Os puritanos tinham um ditado: “fale mais alto, pois o som de suas atitudes encobre o som de suas palavras”.
De fato, a hipocrisia consiste em causar uma cisão entre o discurso, o ser e a prática.
Todavia, o estreito rigor do ditado puritano não é totalmente cabível, pois considera as incoerências humanas apenas uma questão de hábito, prescrevendo (e, pior, pressupondo a possibilidade de) coerência constante para vencê-las.
Tal abordagem minimiza a complexidade da condição humana sob o jugo do pecado.
Sim, pois nem sempre é possível manter, consciente ou inconscientemente, perfeita harmonia entre o que cremos, sentimos, pensamos e fazemos a nós cabendo, não poucas vezes, apenas a constatação desta triste realidade, já que nos faltam recursos para compreendê-la. Paulo concordaria com esta afirmação.

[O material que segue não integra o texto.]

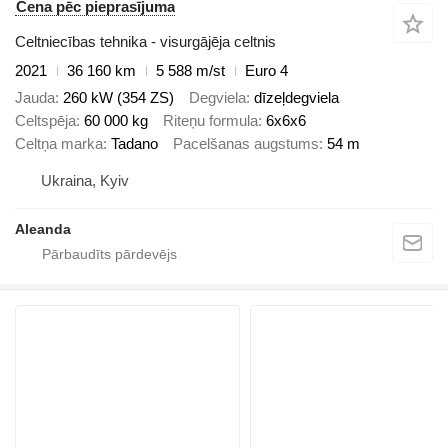
Cena pēc pieprasījuma
Celtniecības tehnika - visurgājēja celtnis
2021
36 160 km
5 588 m/st
Euro 4
Jauda
260 kW (354 ZS)
Degviela
dīzeļdegviela
Celtspēja
60 000 kg
Riteņu formula
6x6x6
Celtņa marka
Tadano
Pacelšanas augstums
54 m
Ukraina, Kyiv
Aleanda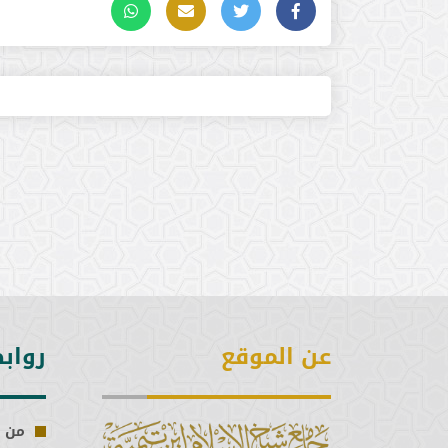
عن الموقع
رواب
من 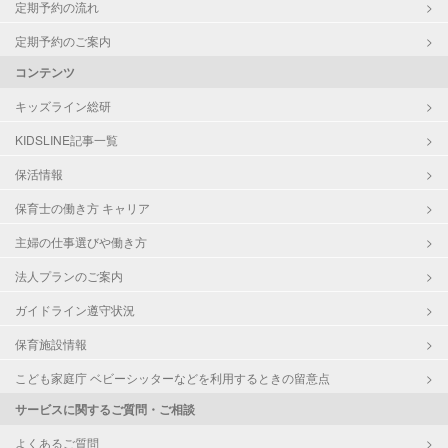
定期予約の流れ
定期予約のご案内
コンテンツ
キッズライン総研
KIDSLINE記事一覧
保活情報
保育士の働き方 キャリア
主婦の仕事選びや働き方
法人プランのご案内
ガイドライン遵守状況
保育施設情報
こども家庭庁 ベビーシッターなどを利用するときの留意点
サービスに関するご質問・ご相談
よくあるご質問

“Pois o que faço, não o entendo; porque o que quero, isso não pratico; mas o que aborreço, isso faço. Porque, segundo o homem interior, tenho prazer na lei de Deus; mas vejo nos meus membros outra lei guerreando contra a lei do meu entendimento, e me levando cativo à lei do pecado, que está nos meus membros”. (Romanos 7.15, 22-23)
Nem sempre aquilo que fazemos reflete o melhor que somos.
Nem sempre nossos atos são a perfeita medida de nosso ser.
Em sua condição de pecador (que implica muito mais que COMETER pecado, mas estar sob o EFEITO do pecado), o ser humano encontra-se cindido entre suas motivações, a compreensão e a realização das mesmas. E mesmo aqueles que trilham o caminho do Evangelho e são auxiliados pelo Espírito Santo em seu aperfeiçoamento, têm ainda um árduo trabalho, pois portarem em si ainda as limitações da pecaminosidade.
Por isso todo relacionamento humano exige misericórdia – misericórdia que inspira o esforço altruísta para olhar para além do ato, do gesto e do momento e visualizar a pessoa, reconhecendo um irmão, tanto na ruína quanto no amor de Deus.
É com misericórdia que Deus se relaciona conosco, e não podemos oferecer menos aos outros.